After Cancer Announcement, Attendance at Jimmy Carter’s Sunday School Skyrockets

By Commonwealth Club from San Francisco, San Jose, United States (2013.02.24 RITGER_Jimmy Carter_007) [CC BY 2.0], via Wikimedia Commons
By Commonwealth Club from San Francisco, San Jose, United States (2013.02.24 RITGER_Jimmy Carter_007) [CC BY 2.0], via Wikimedia Commons
Eager churchgoers began lining up outside Jimmy Carter’s church in Georgia on Saturday night for the chance to hear the 90-year-old former teacher deliver a sermon on Sunday.

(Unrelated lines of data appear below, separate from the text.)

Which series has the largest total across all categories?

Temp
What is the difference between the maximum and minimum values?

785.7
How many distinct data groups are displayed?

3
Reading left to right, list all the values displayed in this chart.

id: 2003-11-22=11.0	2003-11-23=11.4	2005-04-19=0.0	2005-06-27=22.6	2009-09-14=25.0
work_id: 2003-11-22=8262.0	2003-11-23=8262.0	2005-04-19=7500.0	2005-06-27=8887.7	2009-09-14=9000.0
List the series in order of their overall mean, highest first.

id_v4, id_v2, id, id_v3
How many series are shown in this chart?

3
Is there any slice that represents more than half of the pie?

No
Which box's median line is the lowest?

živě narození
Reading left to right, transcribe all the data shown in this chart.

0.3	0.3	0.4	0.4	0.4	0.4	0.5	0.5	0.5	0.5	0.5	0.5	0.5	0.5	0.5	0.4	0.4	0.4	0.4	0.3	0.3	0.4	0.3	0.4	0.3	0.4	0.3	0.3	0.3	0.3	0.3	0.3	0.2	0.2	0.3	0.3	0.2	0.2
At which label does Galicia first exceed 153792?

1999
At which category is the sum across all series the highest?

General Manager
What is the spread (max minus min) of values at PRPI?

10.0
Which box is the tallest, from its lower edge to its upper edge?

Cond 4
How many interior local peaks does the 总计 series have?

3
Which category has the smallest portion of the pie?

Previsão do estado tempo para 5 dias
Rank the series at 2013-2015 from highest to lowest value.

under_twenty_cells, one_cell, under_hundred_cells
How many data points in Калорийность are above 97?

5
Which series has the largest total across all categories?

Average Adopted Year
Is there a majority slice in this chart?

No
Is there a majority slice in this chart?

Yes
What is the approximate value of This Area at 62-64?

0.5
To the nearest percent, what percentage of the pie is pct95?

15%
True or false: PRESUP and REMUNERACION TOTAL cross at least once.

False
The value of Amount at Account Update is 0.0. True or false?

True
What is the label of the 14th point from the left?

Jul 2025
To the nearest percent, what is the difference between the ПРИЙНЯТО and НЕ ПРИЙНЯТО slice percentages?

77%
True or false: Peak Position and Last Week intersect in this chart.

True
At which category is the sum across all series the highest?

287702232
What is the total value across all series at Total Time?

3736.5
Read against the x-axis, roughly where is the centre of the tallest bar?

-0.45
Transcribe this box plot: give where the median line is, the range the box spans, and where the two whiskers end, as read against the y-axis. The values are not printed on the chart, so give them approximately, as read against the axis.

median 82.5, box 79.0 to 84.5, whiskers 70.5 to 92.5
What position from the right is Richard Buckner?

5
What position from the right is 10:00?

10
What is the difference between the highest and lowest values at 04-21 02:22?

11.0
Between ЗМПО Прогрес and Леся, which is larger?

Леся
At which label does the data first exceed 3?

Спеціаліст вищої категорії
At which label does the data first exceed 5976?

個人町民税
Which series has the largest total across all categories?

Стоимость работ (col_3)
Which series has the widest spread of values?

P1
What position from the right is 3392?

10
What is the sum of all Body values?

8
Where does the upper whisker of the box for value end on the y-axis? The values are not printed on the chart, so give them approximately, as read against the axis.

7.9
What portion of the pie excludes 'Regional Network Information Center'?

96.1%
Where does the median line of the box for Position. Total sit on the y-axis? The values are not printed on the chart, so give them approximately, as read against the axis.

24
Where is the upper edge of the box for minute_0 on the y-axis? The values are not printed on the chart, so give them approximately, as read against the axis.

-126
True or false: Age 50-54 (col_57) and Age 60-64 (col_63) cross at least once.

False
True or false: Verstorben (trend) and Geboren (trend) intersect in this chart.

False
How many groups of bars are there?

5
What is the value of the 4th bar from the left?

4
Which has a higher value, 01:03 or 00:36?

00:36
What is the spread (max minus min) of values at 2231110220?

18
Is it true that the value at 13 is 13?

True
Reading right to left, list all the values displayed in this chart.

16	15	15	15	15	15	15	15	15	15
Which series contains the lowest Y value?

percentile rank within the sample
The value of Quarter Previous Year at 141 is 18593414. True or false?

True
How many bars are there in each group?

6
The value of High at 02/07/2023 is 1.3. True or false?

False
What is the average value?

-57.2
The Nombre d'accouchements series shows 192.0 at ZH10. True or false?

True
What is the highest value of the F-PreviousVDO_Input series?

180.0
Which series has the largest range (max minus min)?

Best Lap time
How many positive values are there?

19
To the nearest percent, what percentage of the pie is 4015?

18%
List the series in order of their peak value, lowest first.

Crowds lined up before the sun rose outside the Maranatha Baptist Church on Sunday. Some in the queue had slept on porch of the church. Others in their cars. All in an attempt to get a seat to see former President Jimmy Carter teach a Sunday school class, according to NPR.

Carter teaches a class on occasion at Maranatha, which is his home church. He plans on teaching another class in a few weeks, which is good because many who waited in line did not make it inside.

It wasn’t that long ago that the church tried to seat everybody who wanted to watch a Carter-led lesson, but that pushed them to their legal limit of 900 people. They decided right then to never do that again.

The demand for an audience with Carter might continue to rise as the 90-year-old recently announced that he has melanoma, and that the cancer has spread to his brain.

Those who did gain access to the event heard Carter speak about the Sermon on the Mount from the Book of Matthew. “We are studying the most important aspect of Christianity,” he said. “I say to you love your enemies and pray for those who persecute you,” reports Religion News Service.

Carter taught two classes in all, then returned to the church sanctuary to pose for pictures.

While the location and content were rather traditional, nothing else about this Sunday school event was run of the mill. The first person got in line at midnight, and everyone who eventually entered the facility had to be searched by the Secret Service.

Perhaps Jane Gurley, who traveled from North Carolina to see Carter, said it best. It was a typical Sunday school class except it “Just happens to be a different teacher. A mighty fine teacher.”